Difficultés pratiques et juridiques de la création d'une « exit tax »

13e législature

Question écrite n° 18310 de Mme Joëlle Garriaud-Maylam (Français établis hors de France - UMP)

publiée dans le JO Sénat du 21/04/2011 - page 995

Mme Joëlle Garriaud-Maylam attire l'attention de M. le ministre du budget, des comptes publics, de la fonction publique et de la réforme de l'État sur la création annoncée d'une « taxe sur l'expatriation ».
Afin de compenser la suppression du bouclier fiscal et la réforme de l'impôt de solidarité sur la fortune (ISF), ont été annoncées une série de mesures, parmi lesquelles la création d'une « taxe sur l'expatriation ». Cet impôt, qui viserait les « exilés fiscaux » et les non-résidents, serait assis sur les plus-values sur titres constatées lors du transfert de la résidence fiscale hors de France et exigibles en cas de cession des titres dans les huit années qui suivent.
Une telle taxe ne peut se justifier que dans la mesure où elle pénaliserait l'« exil fiscal », sans dissuader les expatriations pour raisons professionnelles, indispensables à la croissance économique et au rayonnement de la France.

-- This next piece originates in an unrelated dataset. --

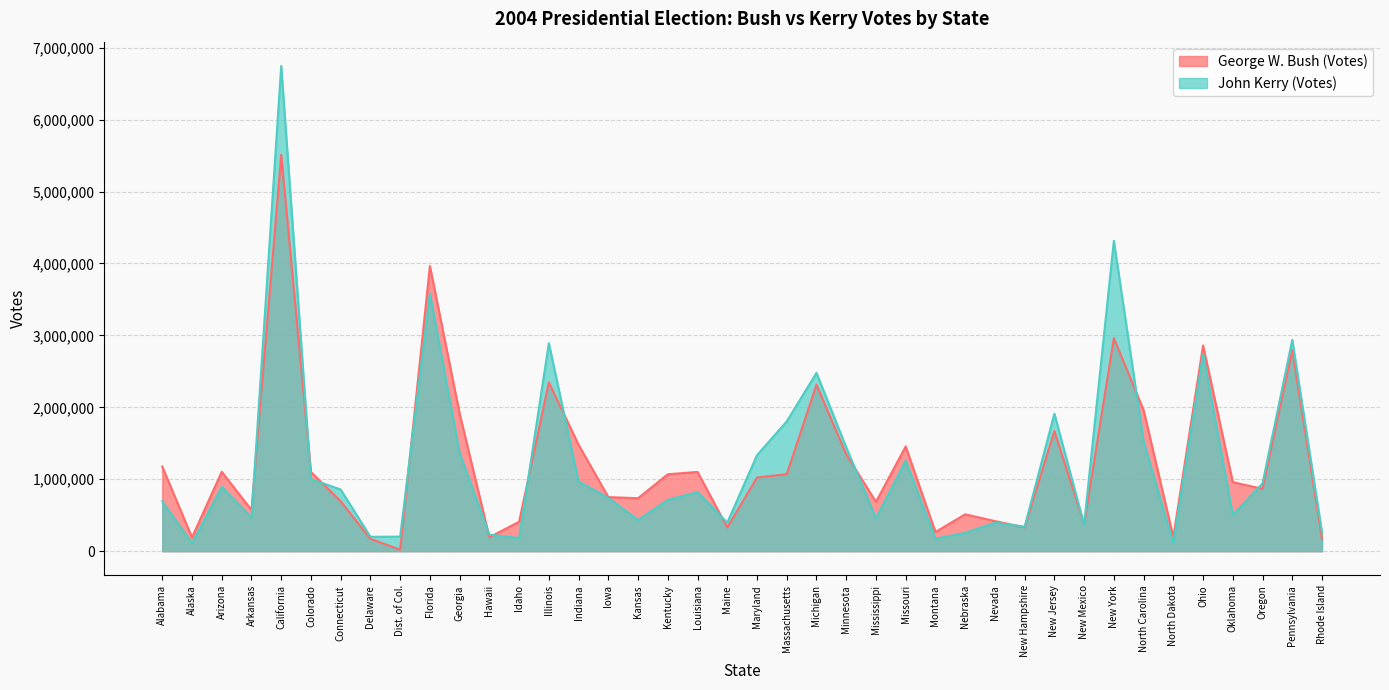

The George W. Bush (Votes) series shows 1346695 at Minnesota. True or false?

True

Elle souhaiterait donc savoir quels indicateurs permettront de différencier celui qui quitte la France pour payer moins d'impôts de celui qui s'installe à l'étranger pour y travailler.

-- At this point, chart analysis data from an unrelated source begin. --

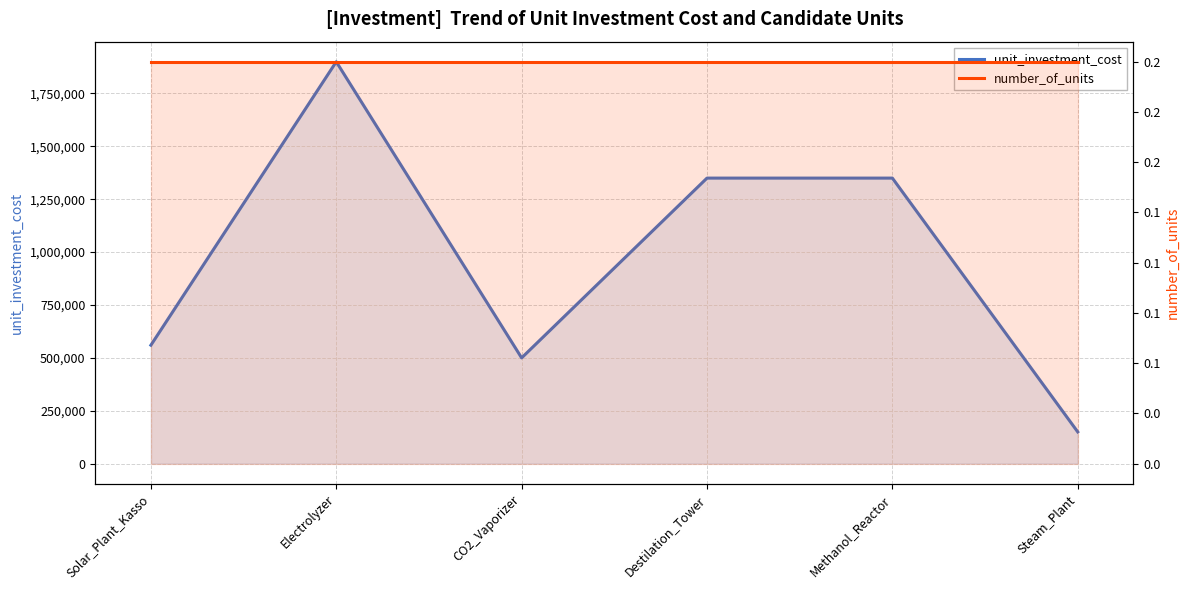

How many lines are shown in the chart?

2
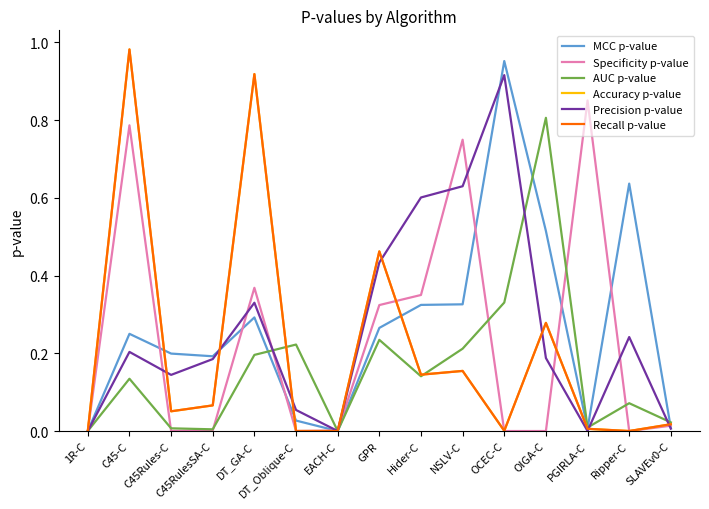

Which has a higher value, Ripper-C or Hider-C?

Ripper-C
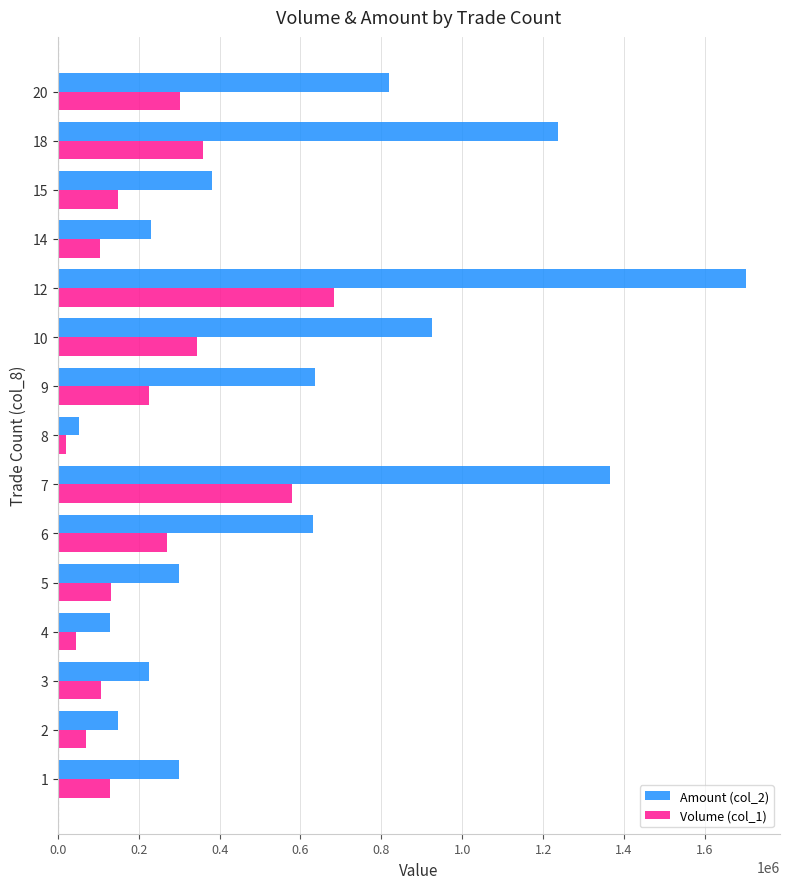

What is the spread (max minus min) of values at 12?

1017400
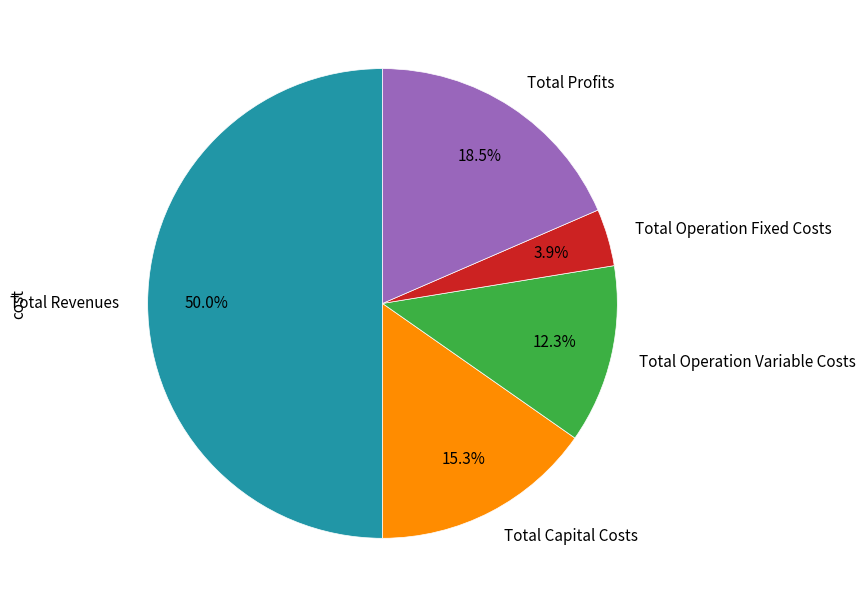

Rank the categories by value from lowest to highest.

Total Operation Fixed Costs, Total Operation Variable Costs, Total Capital Costs, Total Profits, Total Revenues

La France a par ailleurs signé des conventions fiscales bilatérales avec de nombreux États étrangers qui régissent l'imposition des personnes. Une taxe sur les plus-values à la sortie du territoire ne devrait-elle pas obliger la France à renégocier l'ensemble de ces conventions fiscales ?

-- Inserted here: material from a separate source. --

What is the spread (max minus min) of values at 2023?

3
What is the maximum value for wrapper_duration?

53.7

Elle rappelle que la France, lorsqu'elle avait tenté de mettre en place une « taxe sur l'expatriation » entre 1999 et 2004, s'était heurtée au droit communautaire : dans un arrêt du 11 mars 2004, la Cour de Justice des Communautés européennes a considéré que le principe d'une taxe sur les plus-values au moment du transfert de la résidence allait à l'encontre de la liberté d'établissement énoncée à l'article 49 du traité sur le fonctionnement de l'Union européenne.
Devant ces difficultés pratiques et juridiques, elle souhaiterait donc savoir dans quelle mesure une « taxe sur l'expatriation » serait compatible avec nos engagements internationaux et communautaires, et aimerait des précisions quant aux modalités concrètes de la mise en œuvre de cette nouvelle taxe.